O conceito de subordinação é essencial para o Direito do Trabalho, pois é decisivo para a afirmação da existência da relação de emprego. Nesse sentido, ele representa a “chave de acesso” aos direitos e garantias trabalhistas, os quais, em regra, são assegurados em sua plenitude apenas aos empregados.

Na época do surgimento do Direito do Trabalho, a partir da segunda metade do século XIX, o modelo econômico vigente – centrado na grande indústria – engendrou relações de trabalho de certo modo homogêneas, padronizadas. O operário trabalhava dentro da fábrica, sob a direção do empregador (ou de seu preposto), que lhe dava ordens e vigiava o seu cumprimento, podendo eventualmente puni-lo. Essa relação de trabalho, de presença hegemônica na época, era o alvo da proteção conferida pelo nascente Direito do Trabalho. Desse modo, foi com base nela que se construiu o conceito de contrato (e relação) de trabalho e, por conseguinte, o do seu pressuposto principal: a subordinação.

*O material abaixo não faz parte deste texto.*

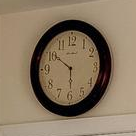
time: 5:50
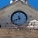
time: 11:40
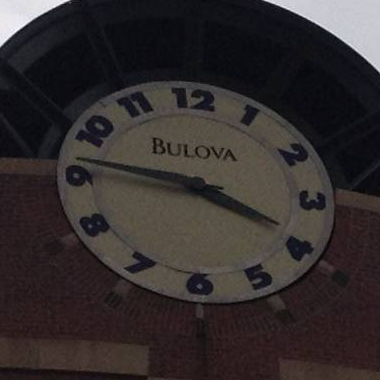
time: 3:46
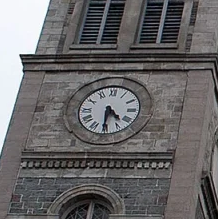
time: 4:30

Assim, esse conceito foi identificado com a presença constante de ordens intrínsecas e específicas, com a predeterminação de um horário rígido e fixo de trabalho, com o exercício da prestação laborativa nos próprios locais da empresa, sob a vigilância e controle assíduos do empregador e de seus prepostos. Trata-se da acepção clássica ou tradicional da subordinação, que podemos sintetizar como a sua plena identificação com a ideia de uma heterodireção patronal, forte e constante, da prestação laborativa, em seus diversos aspectos.

A adoção do critério da subordinação jurídica, em sua matriz clássica, levava a excluir do campo de incidência do Direito do Trabalho vários trabalhadores que necessitavam da sua tutela, mas que não se enquadravam naquele conceito parcial e restrito. Conforme assinalavam alguns críticos, este não cumpria plenamente a sua finalidade essencial, pois não era capaz de abranger todos os trabalhadores que necessitavam – objetiva e subjetivamente – das tutelas trabalhistas.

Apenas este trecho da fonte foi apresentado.